WHAT YOU SHOULD DO: A line qualifies if it holds the string "item". Copy every qualifying line from the records.

Records from a collection
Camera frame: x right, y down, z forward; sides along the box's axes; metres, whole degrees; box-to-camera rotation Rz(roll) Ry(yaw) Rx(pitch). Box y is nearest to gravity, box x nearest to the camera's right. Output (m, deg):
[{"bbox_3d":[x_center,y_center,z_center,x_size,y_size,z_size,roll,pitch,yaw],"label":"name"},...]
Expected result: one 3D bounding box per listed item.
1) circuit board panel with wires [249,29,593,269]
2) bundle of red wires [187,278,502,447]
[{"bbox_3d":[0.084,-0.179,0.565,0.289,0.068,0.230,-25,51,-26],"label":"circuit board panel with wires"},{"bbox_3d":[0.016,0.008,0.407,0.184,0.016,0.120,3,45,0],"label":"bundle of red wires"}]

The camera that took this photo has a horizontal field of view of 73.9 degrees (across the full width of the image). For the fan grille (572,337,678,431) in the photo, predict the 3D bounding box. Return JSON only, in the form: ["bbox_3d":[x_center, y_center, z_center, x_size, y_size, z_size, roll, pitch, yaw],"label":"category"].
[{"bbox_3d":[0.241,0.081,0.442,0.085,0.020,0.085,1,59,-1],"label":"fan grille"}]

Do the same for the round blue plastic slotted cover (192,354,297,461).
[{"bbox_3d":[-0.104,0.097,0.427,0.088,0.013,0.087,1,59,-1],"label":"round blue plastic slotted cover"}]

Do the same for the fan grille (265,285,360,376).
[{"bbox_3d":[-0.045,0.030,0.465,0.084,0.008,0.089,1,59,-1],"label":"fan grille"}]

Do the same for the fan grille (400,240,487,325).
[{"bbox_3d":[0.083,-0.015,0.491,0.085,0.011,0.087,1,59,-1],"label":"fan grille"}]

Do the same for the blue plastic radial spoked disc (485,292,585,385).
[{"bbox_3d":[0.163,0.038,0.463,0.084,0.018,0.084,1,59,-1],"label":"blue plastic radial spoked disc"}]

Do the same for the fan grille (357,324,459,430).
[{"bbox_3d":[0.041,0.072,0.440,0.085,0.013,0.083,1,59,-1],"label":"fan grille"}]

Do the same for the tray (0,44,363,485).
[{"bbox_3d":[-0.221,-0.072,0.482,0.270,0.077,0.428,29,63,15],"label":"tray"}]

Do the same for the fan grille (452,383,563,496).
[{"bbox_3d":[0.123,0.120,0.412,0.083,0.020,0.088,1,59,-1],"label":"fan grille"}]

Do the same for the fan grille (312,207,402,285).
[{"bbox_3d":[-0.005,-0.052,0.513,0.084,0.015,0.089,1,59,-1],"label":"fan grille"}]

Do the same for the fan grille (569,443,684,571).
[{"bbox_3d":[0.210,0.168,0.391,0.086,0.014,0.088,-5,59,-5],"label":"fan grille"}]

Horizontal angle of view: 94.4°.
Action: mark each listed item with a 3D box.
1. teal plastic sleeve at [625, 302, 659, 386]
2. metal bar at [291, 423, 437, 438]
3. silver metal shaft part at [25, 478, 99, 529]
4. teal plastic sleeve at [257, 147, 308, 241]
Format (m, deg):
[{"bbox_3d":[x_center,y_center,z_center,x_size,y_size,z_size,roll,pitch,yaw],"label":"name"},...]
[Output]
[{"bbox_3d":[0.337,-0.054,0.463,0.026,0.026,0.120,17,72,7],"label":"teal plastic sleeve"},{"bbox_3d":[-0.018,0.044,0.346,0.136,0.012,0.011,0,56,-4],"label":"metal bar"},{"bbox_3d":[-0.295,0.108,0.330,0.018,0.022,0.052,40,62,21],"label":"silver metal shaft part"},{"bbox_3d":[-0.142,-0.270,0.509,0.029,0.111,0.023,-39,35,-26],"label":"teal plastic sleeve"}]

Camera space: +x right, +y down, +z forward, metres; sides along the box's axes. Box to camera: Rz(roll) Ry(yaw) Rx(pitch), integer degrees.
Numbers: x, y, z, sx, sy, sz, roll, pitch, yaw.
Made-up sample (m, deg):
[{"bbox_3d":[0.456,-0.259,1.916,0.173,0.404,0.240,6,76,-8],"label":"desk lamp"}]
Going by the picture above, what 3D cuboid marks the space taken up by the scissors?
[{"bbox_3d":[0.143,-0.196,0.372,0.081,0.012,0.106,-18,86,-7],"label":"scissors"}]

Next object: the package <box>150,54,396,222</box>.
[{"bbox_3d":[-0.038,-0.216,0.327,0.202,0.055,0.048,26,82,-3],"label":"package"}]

---

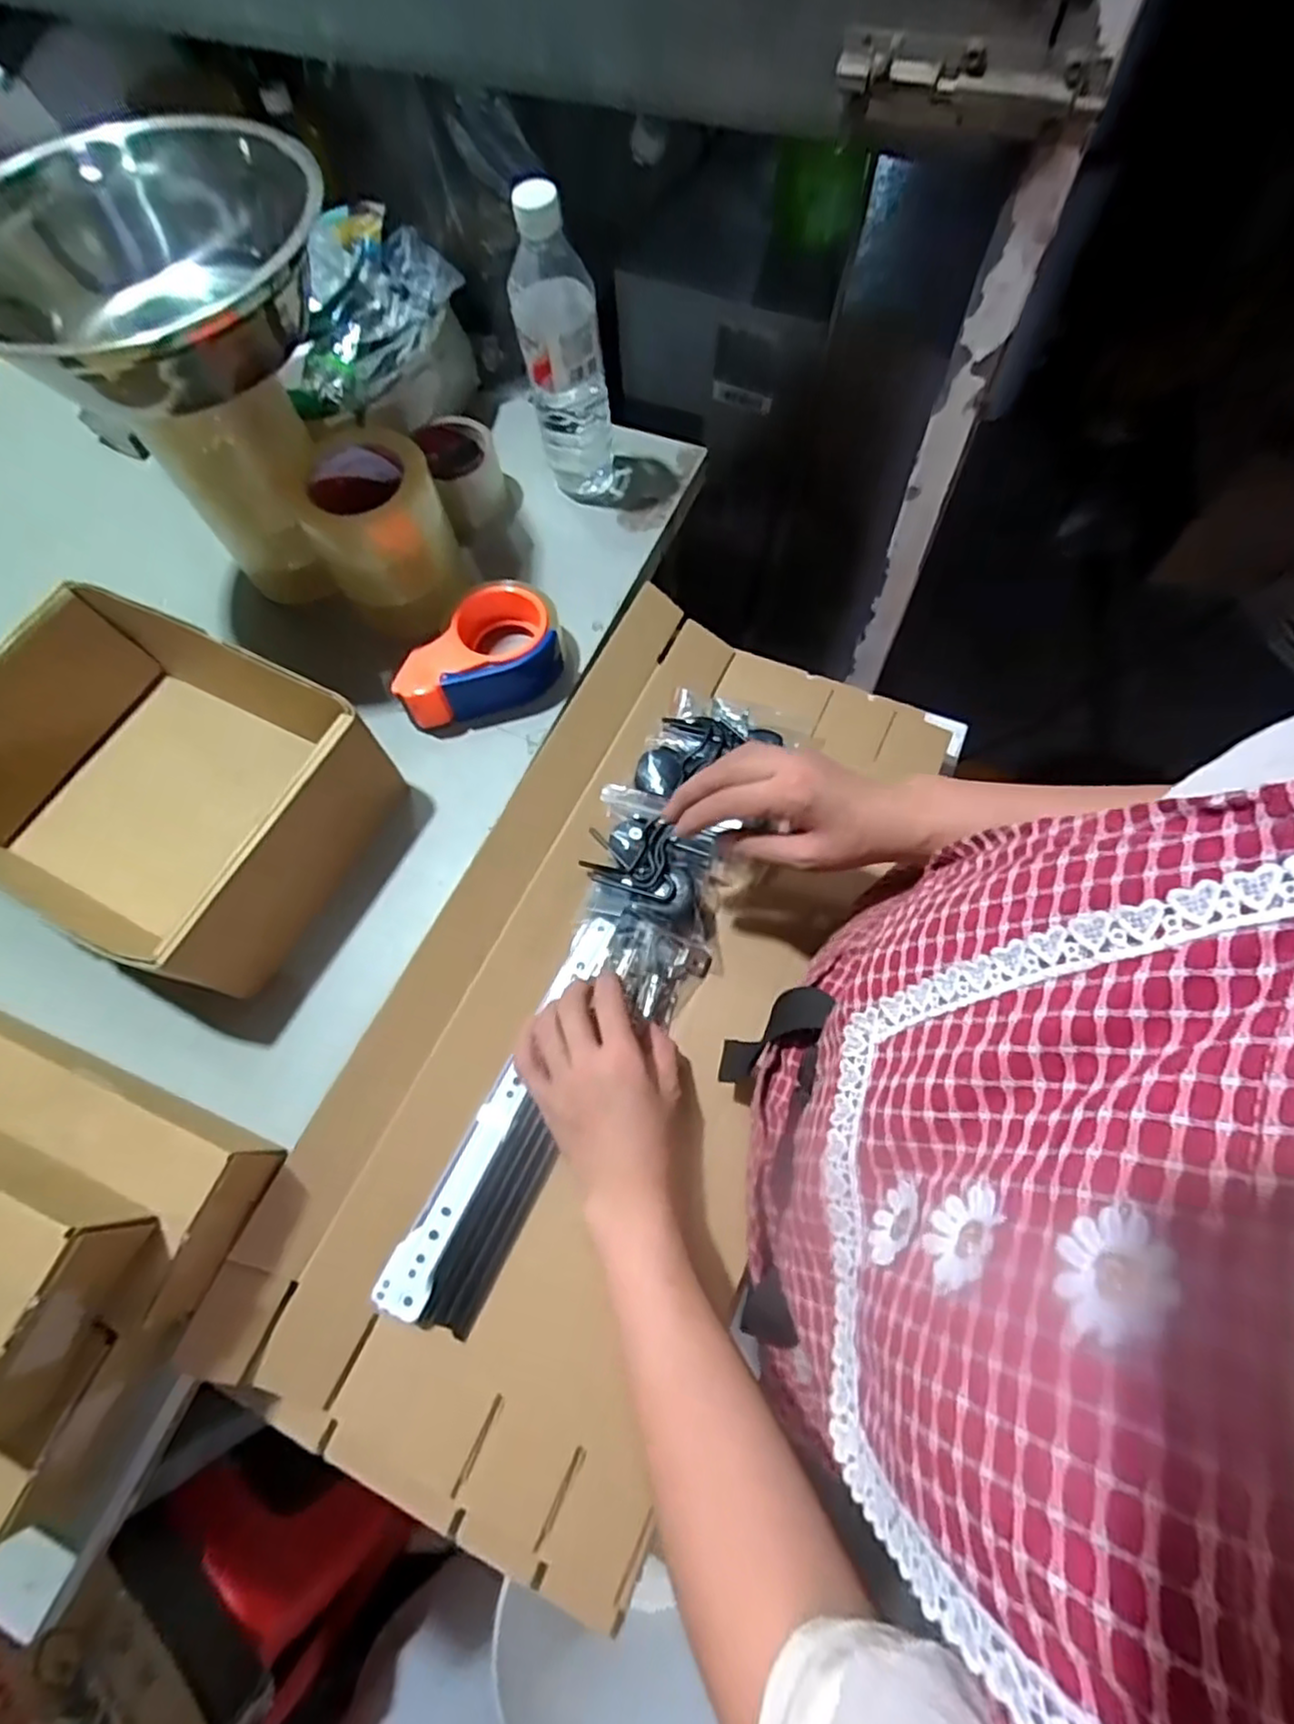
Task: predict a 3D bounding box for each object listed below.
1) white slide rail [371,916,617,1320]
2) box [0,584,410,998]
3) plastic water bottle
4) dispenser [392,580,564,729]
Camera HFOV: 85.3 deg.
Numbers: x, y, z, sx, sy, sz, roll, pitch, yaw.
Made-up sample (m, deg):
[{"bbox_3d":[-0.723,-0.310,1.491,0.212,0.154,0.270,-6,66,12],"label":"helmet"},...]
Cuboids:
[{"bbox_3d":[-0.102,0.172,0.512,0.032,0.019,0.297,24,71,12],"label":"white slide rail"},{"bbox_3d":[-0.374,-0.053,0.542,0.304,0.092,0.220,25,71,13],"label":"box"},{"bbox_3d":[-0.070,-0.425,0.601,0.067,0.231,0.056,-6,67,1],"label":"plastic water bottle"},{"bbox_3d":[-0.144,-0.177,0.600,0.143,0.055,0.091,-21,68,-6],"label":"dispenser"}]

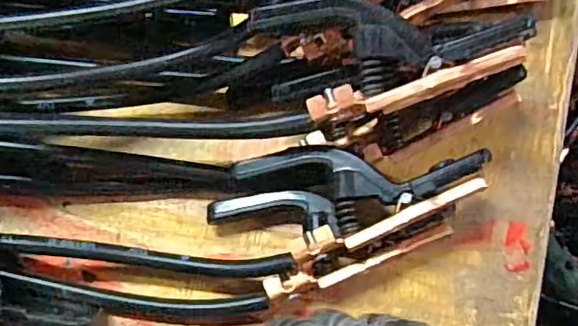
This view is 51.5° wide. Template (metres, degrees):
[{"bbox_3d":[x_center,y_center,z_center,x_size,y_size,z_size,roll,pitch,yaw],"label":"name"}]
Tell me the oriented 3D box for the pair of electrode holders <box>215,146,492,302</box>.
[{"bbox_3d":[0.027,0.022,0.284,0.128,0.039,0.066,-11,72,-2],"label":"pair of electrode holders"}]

THE ANSWER:
Expected result: one 3D bounding box per listed item.
Action: mark each listed item with a 3D box.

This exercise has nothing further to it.